迈向高效工具集成推理:通过自我进化偏好学习
Toward Effective Tool-Integrated Reasoning via Self-Evolved Preference Learning
September 27, 2025
作者: Yifei Chen, Guanting Dong, Zhicheng Dou
cs.AI
摘要
工具集成推理(Tool-Integrated Reasoning, TIR)使大型语言模型(LLMs)能够通过整合外部工具来提升其内部推理能力。然而,采用TIR的模型常表现出次优行为,如工具使用不足或过度,以及在工具调用后过度思考。激励LLMs高效且准确地进行TIR,同时稳定推理过程,仍是一个未解难题。本文首先从信息熵的角度探讨了工具调用对模型推理的影响。研究发现,工具调用结果会导致后续推理的信息熵发生显著变化,推理链的整体熵随工具调用次数的不同而变化。基于这些发现,我们提出了Tool-Light框架,旨在鼓励LLMs高效且准确地执行TIR。该框架包括数据集构建和多阶段微调。
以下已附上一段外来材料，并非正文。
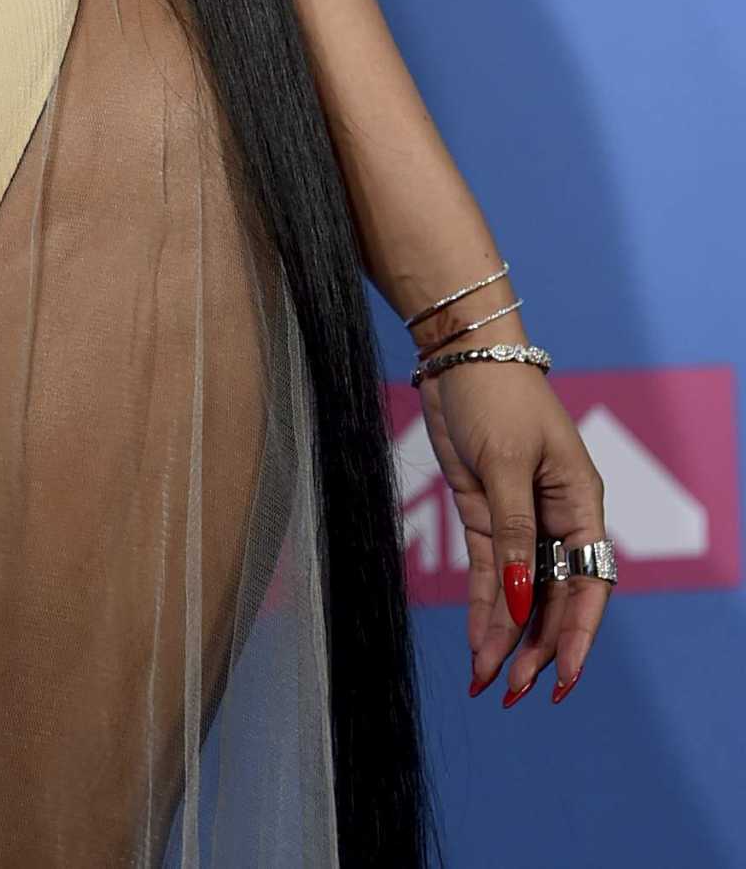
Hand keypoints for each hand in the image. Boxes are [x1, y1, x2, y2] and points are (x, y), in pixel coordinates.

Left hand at [416, 360, 611, 707]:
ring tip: (488, 684)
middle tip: (512, 692)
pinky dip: (484, 608)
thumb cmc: (497, 397)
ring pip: (521, 594)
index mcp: (582, 505)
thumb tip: (522, 603)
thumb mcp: (507, 464)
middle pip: (553, 599)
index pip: (589, 585)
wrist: (459, 356)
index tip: (564, 680)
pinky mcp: (485, 513)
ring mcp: (521, 519)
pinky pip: (491, 573)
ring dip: (506, 638)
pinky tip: (476, 644)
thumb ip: (514, 534)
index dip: (579, 635)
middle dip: (536, 649)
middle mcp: (556, 520)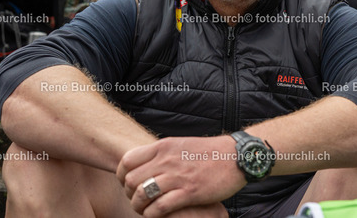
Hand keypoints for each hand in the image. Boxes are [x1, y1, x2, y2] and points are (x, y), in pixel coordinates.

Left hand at [117, 136, 244, 217]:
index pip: (127, 160)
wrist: (235, 156)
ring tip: (144, 209)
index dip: (121, 176)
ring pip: (142, 194)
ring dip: (138, 206)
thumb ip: (162, 153)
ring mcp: (177, 176)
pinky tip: (155, 215)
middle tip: (137, 200)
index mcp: (163, 147)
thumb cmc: (208, 152)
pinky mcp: (189, 192)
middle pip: (131, 180)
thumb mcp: (180, 145)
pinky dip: (152, 215)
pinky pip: (160, 207)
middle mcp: (166, 160)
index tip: (127, 184)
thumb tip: (144, 163)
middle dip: (129, 194)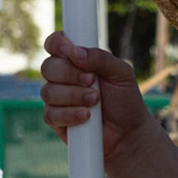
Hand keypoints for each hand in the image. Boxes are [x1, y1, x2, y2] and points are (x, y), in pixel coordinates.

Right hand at [40, 32, 158, 169]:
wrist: (129, 133)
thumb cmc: (125, 100)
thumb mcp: (121, 73)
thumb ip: (100, 58)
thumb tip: (75, 51)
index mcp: (77, 61)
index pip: (55, 44)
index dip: (57, 44)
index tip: (70, 50)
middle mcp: (63, 78)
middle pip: (48, 67)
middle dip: (70, 74)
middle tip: (92, 81)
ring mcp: (57, 99)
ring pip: (48, 91)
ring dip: (73, 96)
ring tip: (95, 101)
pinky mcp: (56, 120)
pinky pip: (51, 114)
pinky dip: (70, 114)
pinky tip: (86, 117)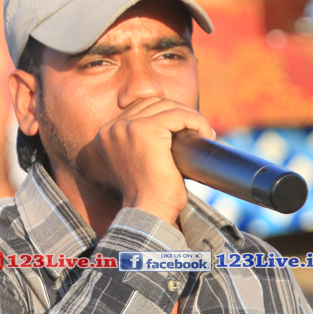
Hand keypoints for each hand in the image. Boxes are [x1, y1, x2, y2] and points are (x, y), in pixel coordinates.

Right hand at [97, 98, 215, 225]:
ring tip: (203, 133)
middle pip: (153, 103)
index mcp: (107, 133)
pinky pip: (178, 115)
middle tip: (198, 130)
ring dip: (190, 116)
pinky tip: (205, 135)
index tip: (185, 130)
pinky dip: (196, 121)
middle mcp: (112, 127)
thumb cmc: (149, 193)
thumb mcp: (139, 160)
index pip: (141, 109)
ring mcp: (126, 127)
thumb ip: (144, 139)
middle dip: (179, 113)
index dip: (167, 116)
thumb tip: (174, 122)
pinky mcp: (145, 130)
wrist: (149, 210)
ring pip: (167, 106)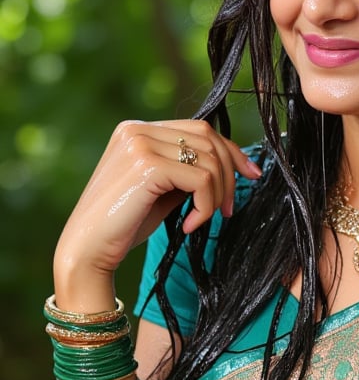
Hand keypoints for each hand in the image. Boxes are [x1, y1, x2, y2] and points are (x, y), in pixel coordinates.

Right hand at [53, 120, 260, 308]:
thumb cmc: (123, 225)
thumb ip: (185, 170)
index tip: (251, 175)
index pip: (199, 129)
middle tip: (228, 209)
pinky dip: (205, 206)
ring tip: (203, 220)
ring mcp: (139, 144)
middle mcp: (136, 129)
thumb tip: (228, 165)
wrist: (87, 250)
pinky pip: (201, 180)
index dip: (231, 151)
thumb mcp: (161, 189)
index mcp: (137, 129)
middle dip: (229, 174)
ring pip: (209, 160)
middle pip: (208, 139)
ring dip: (217, 195)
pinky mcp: (146, 165)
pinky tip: (191, 225)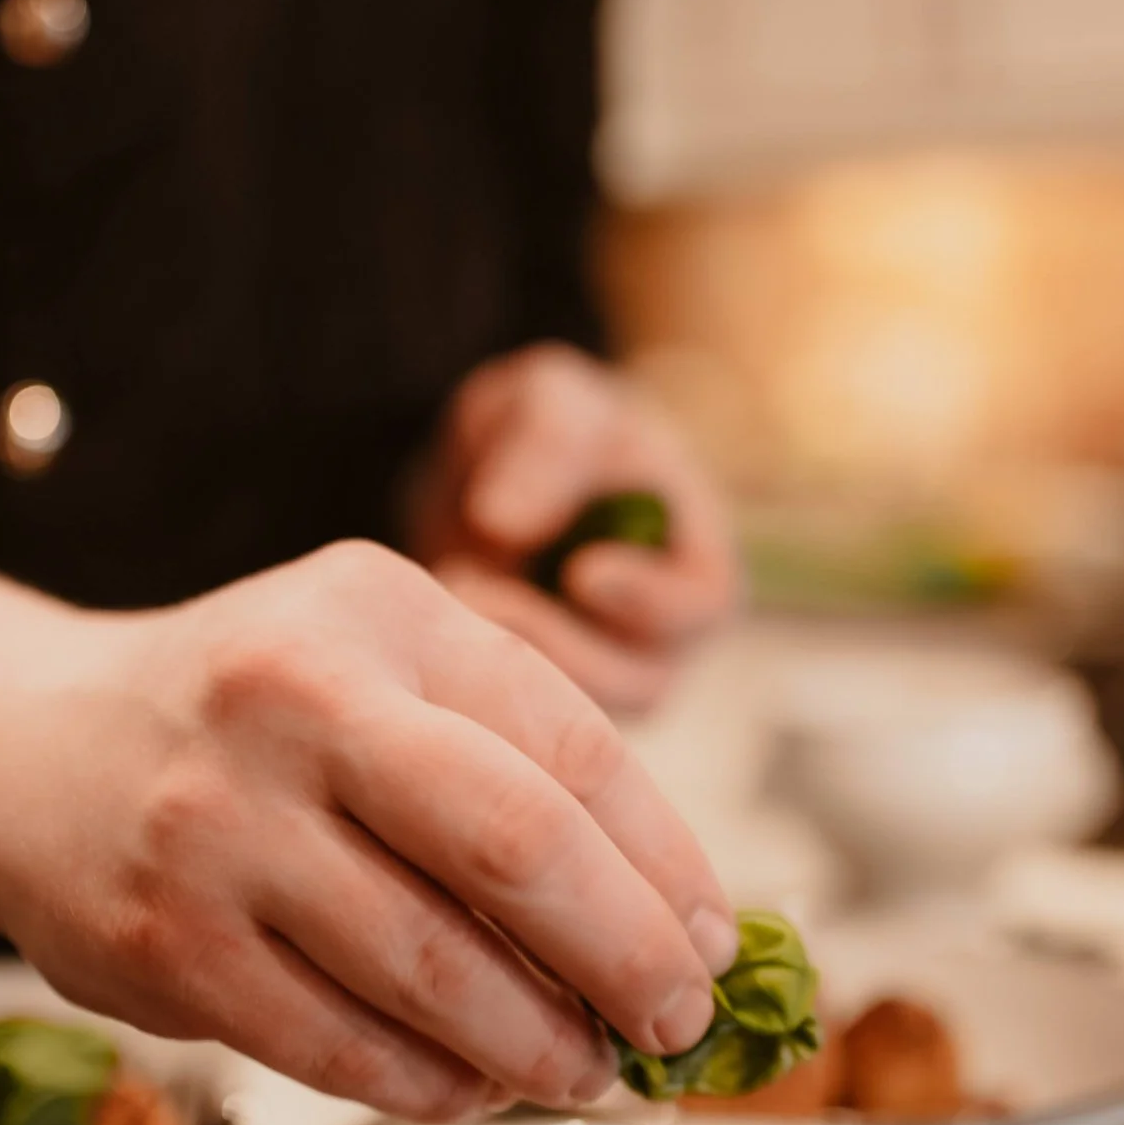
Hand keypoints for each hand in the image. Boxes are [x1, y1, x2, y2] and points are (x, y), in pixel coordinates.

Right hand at [0, 541, 741, 1122]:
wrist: (27, 754)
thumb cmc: (253, 720)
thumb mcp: (380, 667)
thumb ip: (517, 758)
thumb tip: (680, 925)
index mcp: (378, 612)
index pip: (571, 745)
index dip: (667, 864)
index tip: (715, 946)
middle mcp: (292, 700)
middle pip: (516, 846)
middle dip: (627, 957)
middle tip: (677, 1026)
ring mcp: (217, 826)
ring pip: (433, 970)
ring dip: (539, 1045)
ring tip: (587, 1072)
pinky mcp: (165, 945)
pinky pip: (340, 1047)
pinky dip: (433, 1086)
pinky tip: (474, 1088)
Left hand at [410, 343, 740, 714]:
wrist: (482, 476)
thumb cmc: (548, 427)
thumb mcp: (551, 397)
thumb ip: (545, 442)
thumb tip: (501, 525)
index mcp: (695, 566)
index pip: (702, 604)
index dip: (649, 597)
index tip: (580, 570)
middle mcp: (658, 642)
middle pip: (638, 683)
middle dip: (558, 647)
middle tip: (476, 589)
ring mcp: (595, 681)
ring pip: (572, 721)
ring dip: (505, 670)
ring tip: (443, 597)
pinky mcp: (535, 711)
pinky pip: (512, 726)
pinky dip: (469, 688)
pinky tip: (420, 633)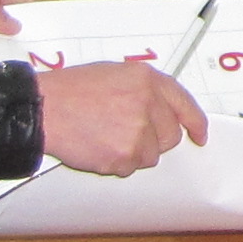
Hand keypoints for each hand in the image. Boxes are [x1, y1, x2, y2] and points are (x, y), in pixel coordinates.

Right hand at [32, 58, 207, 175]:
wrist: (43, 109)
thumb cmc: (70, 91)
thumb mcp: (113, 74)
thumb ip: (142, 90)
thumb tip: (160, 109)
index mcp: (147, 79)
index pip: (184, 103)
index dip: (195, 122)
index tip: (199, 133)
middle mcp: (147, 103)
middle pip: (170, 136)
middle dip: (153, 140)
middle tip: (125, 133)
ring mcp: (137, 131)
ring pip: (150, 155)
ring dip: (131, 152)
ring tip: (104, 134)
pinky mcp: (124, 155)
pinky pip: (130, 167)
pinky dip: (115, 162)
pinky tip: (97, 145)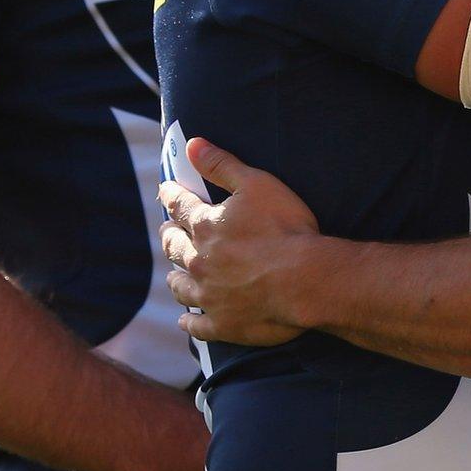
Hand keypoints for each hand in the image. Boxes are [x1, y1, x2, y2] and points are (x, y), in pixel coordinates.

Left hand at [159, 139, 319, 347]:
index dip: (172, 196)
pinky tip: (185, 321)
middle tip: (166, 231)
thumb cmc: (285, 227)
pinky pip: (198, 326)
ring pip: (181, 287)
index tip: (165, 191)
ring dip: (175, 279)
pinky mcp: (222, 324)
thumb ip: (222, 164)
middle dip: (169, 236)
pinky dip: (189, 322)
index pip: (180, 207)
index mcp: (206, 226)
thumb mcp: (256, 183)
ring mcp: (209, 296)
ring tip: (172, 276)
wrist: (305, 280)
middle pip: (175, 247)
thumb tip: (192, 145)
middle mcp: (199, 261)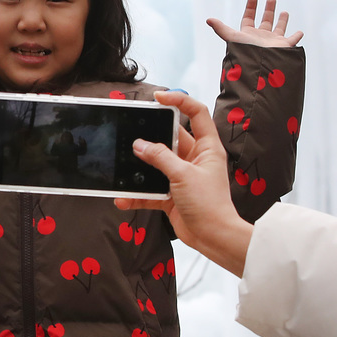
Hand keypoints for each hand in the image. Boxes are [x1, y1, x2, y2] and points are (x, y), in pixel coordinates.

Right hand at [116, 90, 252, 275]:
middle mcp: (194, 159)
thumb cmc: (209, 204)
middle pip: (170, 138)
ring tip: (123, 165)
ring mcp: (182, 176)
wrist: (213, 238)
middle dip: (150, 136)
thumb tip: (139, 145)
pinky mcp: (172, 195)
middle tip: (131, 130)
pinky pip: (151, 189)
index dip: (180, 100)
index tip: (158, 97)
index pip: (197, 113)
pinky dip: (138, 194)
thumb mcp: (183, 176)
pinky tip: (124, 198)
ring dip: (141, 167)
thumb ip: (160, 158)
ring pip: (157, 164)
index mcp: (207, 147)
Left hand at [207, 0, 302, 47]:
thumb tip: (208, 19)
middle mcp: (261, 38)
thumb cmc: (245, 52)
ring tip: (284, 12)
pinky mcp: (284, 47)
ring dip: (282, 21)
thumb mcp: (232, 37)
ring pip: (279, 28)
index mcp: (248, 34)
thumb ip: (221, 28)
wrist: (260, 66)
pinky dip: (297, 36)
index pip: (249, 18)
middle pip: (265, 21)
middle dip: (268, 10)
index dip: (250, 7)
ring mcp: (273, 43)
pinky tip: (300, 32)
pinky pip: (292, 41)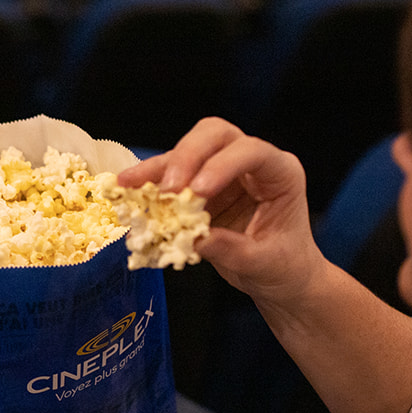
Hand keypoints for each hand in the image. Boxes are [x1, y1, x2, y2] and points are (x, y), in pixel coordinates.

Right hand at [119, 117, 323, 309]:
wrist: (280, 276)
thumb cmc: (284, 265)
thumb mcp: (264, 263)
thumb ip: (233, 250)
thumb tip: (198, 239)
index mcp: (279, 173)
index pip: (251, 152)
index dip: (222, 165)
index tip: (198, 191)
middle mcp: (250, 164)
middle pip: (215, 136)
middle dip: (187, 156)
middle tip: (168, 188)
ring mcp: (222, 170)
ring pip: (187, 151)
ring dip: (158, 167)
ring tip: (130, 183)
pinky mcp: (199, 185)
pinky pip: (171, 176)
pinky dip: (149, 182)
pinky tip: (128, 189)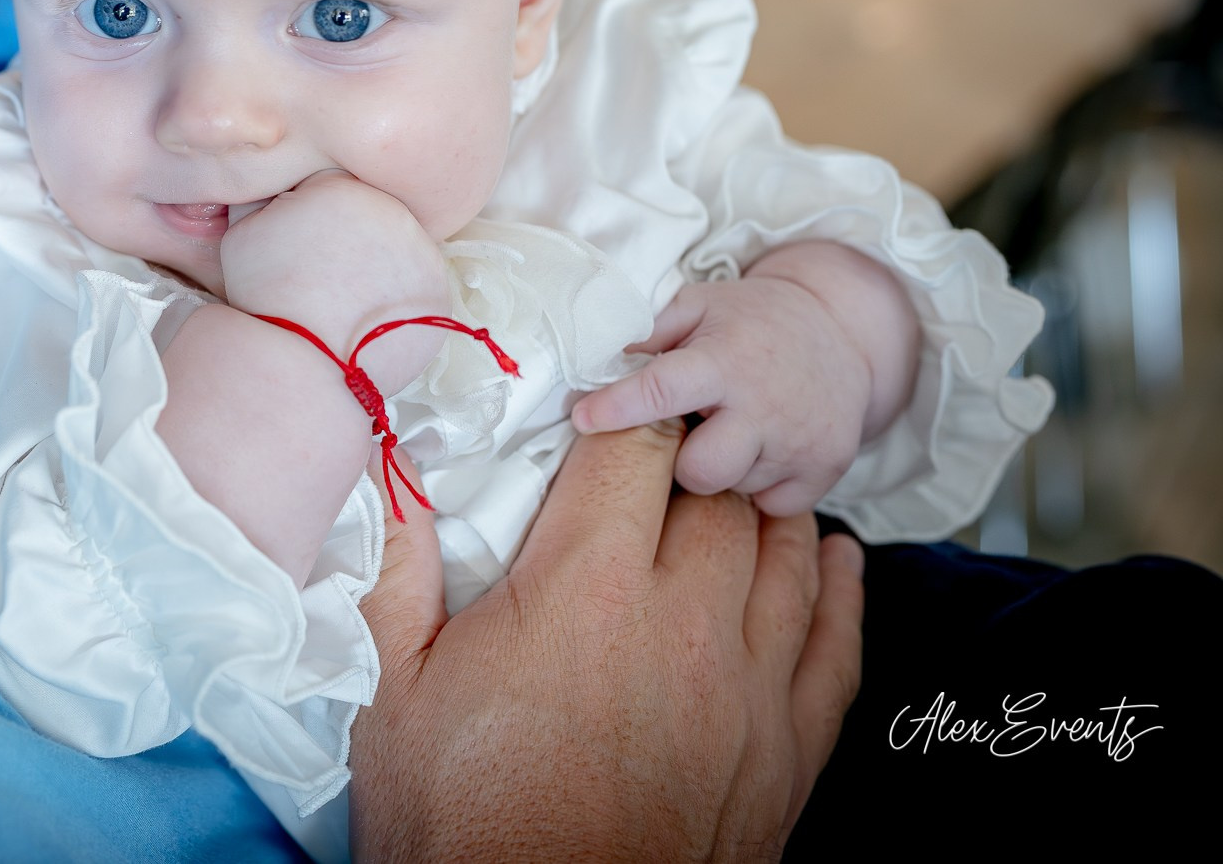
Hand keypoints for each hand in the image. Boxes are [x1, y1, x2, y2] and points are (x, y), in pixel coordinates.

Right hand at [219, 171, 448, 388]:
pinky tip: (368, 315)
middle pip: (369, 210)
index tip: (297, 242)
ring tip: (344, 296)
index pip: (328, 183)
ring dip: (377, 261)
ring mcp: (424, 255)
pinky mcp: (440, 295)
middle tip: (321, 271)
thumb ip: (262, 195)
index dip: (307, 213)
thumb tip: (270, 180)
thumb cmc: (267, 297)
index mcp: (344, 188)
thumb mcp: (243, 233)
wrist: (303, 365)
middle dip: (347, 233)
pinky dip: (398, 296)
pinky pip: (416, 284)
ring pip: (397, 245)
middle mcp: (394, 212)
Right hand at [351, 424, 864, 860]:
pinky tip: (830, 557)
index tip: (608, 407)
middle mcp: (682, 623)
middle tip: (660, 458)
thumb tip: (391, 474)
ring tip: (735, 490)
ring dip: (759, 510)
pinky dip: (838, 590)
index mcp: (583, 590)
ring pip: (782, 554)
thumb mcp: (394, 692)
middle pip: (715, 494)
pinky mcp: (786, 752)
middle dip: (688, 461)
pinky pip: (836, 645)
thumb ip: (398, 571)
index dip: (624, 416)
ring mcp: (747, 689)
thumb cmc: (459, 822)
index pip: (633, 450)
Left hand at [569, 242, 917, 515]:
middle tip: (690, 430)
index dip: (617, 407)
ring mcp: (800, 444)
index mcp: (724, 360)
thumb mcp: (698, 306)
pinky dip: (758, 486)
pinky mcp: (825, 472)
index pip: (661, 391)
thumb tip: (589, 364)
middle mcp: (765, 407)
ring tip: (730, 431)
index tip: (582, 418)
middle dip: (681, 459)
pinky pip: (769, 506)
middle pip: (700, 470)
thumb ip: (646, 334)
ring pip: (733, 491)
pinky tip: (760, 450)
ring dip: (721, 469)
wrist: (841, 332)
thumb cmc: (751, 321)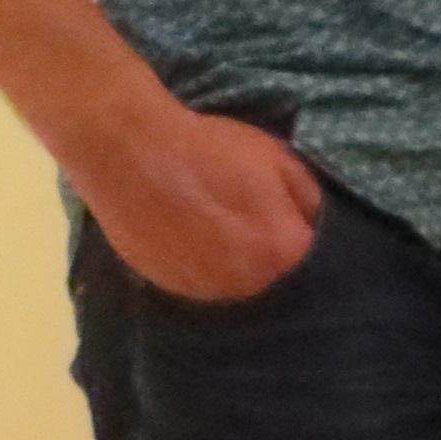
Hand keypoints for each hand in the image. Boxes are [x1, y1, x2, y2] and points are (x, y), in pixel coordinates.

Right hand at [72, 99, 321, 302]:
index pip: (302, 248)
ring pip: (232, 278)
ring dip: (228, 258)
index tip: (271, 204)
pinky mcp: (167, 287)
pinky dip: (196, 262)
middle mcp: (248, 282)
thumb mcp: (279, 158)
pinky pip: (196, 279)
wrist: (131, 154)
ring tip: (207, 220)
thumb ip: (306, 197)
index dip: (288, 223)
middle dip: (260, 243)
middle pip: (267, 268)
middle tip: (236, 209)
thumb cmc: (211, 151)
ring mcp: (204, 289)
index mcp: (282, 250)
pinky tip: (185, 233)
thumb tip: (309, 221)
在数据集构建方面,我们采用微调模型进行连续自演化采样,结合了普通采样和熵引导采样。此外,我们在采样过程中为选择正负样本对设定了严格标准。训练过程采用两阶段方法,包括监督微调(Supervised Fine-Tuning, SFT)和自演化直接偏好优化(Self-Evolved Direct Preference Optimization, DPO)。在10个数据集上的实验结果表明,Tool-Light有效提升了模型执行TIR任务的效率。
English
Tool-Integrated Reasoning (TIR) enables large language models (LLMs) to
improve their internal reasoning ability by integrating external tools.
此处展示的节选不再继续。